Of course, it isn’t only senior managers who are continuing to work past retirement age, there are people from all levels who decide to do the same, whether this is for financial gain or to top up the pension pot for when they do decide to retire.

Regardless of whether the motives are financial, or simply because people love their work, everyone should have the choice – and health – to continue their careers, should they wish to.

It’s about ensuring employees, not just the C-suite, have access to choice, by creating environments where people can excel in their roles irrespective of age. Business leaders must ask themselves whether they are supporting the wellbeing of their employees now, and for the future. And if they’re not, how can they start.

Musculoskeletal problems, such as pain in the muscles and joints and other long-term conditions, such as diabetes, are age related issues that should be considered when thinking about the health and wellbeing of employees. If the trend is to work longer then these issues must be accounted for.

Three-quarters of executive level leaders in the UK say that businesses need to adopt a culture of age acceptance and make an investment in the health of the workforce on a long-term basis.  It’s not just for the individual’s benefit, but also for businesses themselves.

Contrary to the attitudes of many current businesses, age is something that is invaluable to an organisation. Allowing employees to work beyond the normal retirement age if they choose to, means businesses are retaining valuable experience, knowledge, familiarity and corporate history that may otherwise be lost.

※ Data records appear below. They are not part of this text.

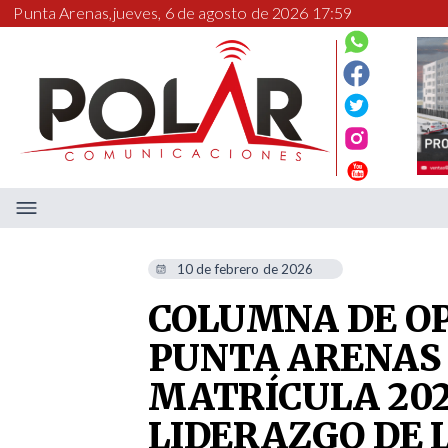
Punta Arenas,
jueves, 6 de agosto de 2026 17:59
10 de febrero de 2026
COLUMNA DE OP
PUNTA ARENAS 
MATRÍCULA 202
LIDERAZGO DE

For the individual, choosing to work longer can have a multitude of benefits on their physical and mental health, including confidence, a social environment and staying on top of their mental health.

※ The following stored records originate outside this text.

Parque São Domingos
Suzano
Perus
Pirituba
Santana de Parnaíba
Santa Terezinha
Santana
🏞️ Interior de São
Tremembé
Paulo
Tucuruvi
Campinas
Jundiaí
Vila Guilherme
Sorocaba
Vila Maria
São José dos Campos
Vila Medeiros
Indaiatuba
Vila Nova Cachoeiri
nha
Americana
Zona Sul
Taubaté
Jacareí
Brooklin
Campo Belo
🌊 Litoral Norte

Everybody stands to gain here. Business leaders protect the value of an ageing workforce; employees have the health to match their appetite for working later in life; and organisations benefit from the engagement of a diverse workforce that can see an employer making a clear commitment to inclusivity.

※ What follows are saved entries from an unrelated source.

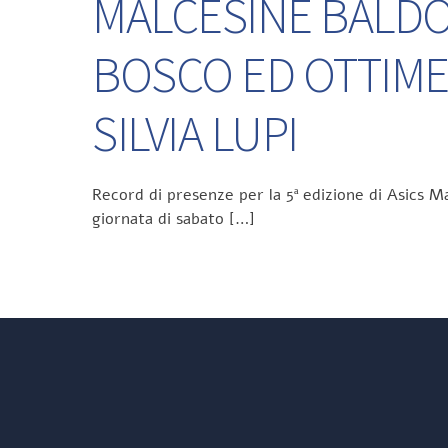
MALCESINE BALDO 
BOSCO ED OTTIME
SILVIA LUPI
Record di presenze per la 5ª edizione di Asics Ma
giornata di sabato […]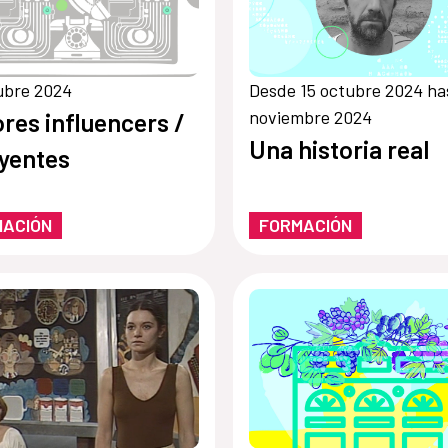
ubre 2024
Desde 15 octubre 2024 ha
noviembre 2024
res influencers /
Una historia real
uyentes
MACIÓN
FORMACIÓN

Here are three ways businesses could start preparing the UK workforce to re-hire, instead of retire:


Whether it’s offering subsidised gym memberships, annual health assessments, health insurance or designing offices to improve our wellbeing, good health for all employees should be on top of the agenda. Demonstrating a commitment to health supports employees to stay well and in work for longer.


Irrespective of an employee’s stage of life create an environment that allows them to thrive. Throw opportunities at them and continue to offer advice which will allow them to grow and perform to the best of their ability.  Creating this type of environment will help businesses to attract and retain talent.


Make your workforce aware that you encourage choice. Continue to treat your older employees as you would younger ones, discuss career opportunities and development so they know you aren’t expecting them to retire. There are ways a diverse business can use the knowledge, wisdom and experience of older employees and they are an asset to the organisation that won’t have to retire at 66, if they don’t want to.